The U.S. military may have already used up half of its most expensive missiles, and it could take up to 4 years to rebuild its stockpiles

LMT
Geopolitics & WarInfrastructure & DefenseFiscal Policy & BudgetTrade Policy & Supply Chain

The U.S. has used at least 45% of its Precision Strike Missiles, 50% of THAAD interceptors, and nearly half of its Patriot interceptor stockpile in the first seven weeks of the Iran conflict, raising a near-term readiness risk. CSIS estimates it will take one to four years to rebuild inventories to prewar levels, while the Pentagon is accelerating procurement and the White House is requesting a $1.5 trillion defense budget for fiscal 2027. The article highlights a costly asymmetric dynamic versus Iran’s cheaper Shahed drones and the potential strain on future Pacific contingency planning.

Analysis

This is less a one-week headline for LMT than a multi-quarter industrial-capacity reset. The market’s underappreciated second-order effect is that munitions scarcity converts a political spending narrative into a production bottleneck narrative: order flow can re-rate near term, but margin and delivery timing depend on propellant, guidance, seekers, energetics, and qualified labor that cannot be scaled quickly.
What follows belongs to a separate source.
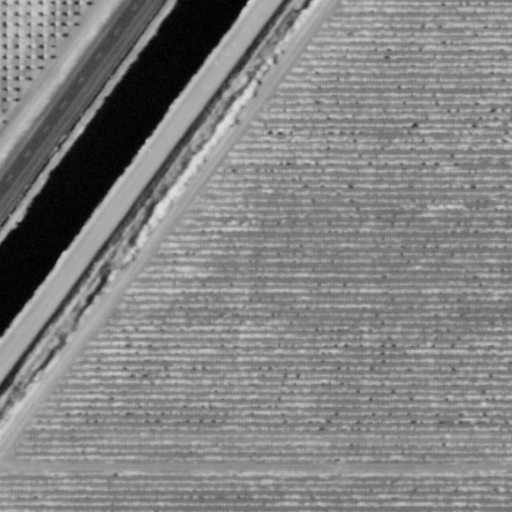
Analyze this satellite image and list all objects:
road: (75, 103)
crop: (256, 256)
That favors diversified primes with existing reload cadence and defense electronics exposure, while pure-play missile beneficiaries face the risk that backlog headlines outpace actual shipment growth. For LMT specifically, the stock likely benefits tactically from higher PAC-3/MSE and interceptor procurement, but the bigger lever is not unit growth — it is pricing power and mix. If governments move from ad hoc replenishment to multi-year block buys, LMT can improve plant utilization and negotiate better component economics; if instead allocations remain crisis-driven, the company captures revenue without fully fixing supply chain friction, capping near-term margin expansion. The more interesting winners may be suppliers of energetics, motors, and niche components where capacity is the real constraint and pricing power is highest. The catalyst path splits by horizon: days/weeks, the trade is headline-driven budget and stockpile anxiety; months, it becomes contract awards, production guidance, and whether the Pentagon reprioritizes inventory to the Pacific. Over 1-4 years, the key question is whether this becomes a genuine restocking supercycle or a temporary surge that normalizes once geopolitical urgency fades. The contrarian miss is that expensive interceptors are only part of the problem — cheap-drone swarms force a doctrine shift toward lower-cost kill chains, which could compress long-run demand for the highest-end missile tiers while expanding demand for sensors, EW, and cheaper interceptors.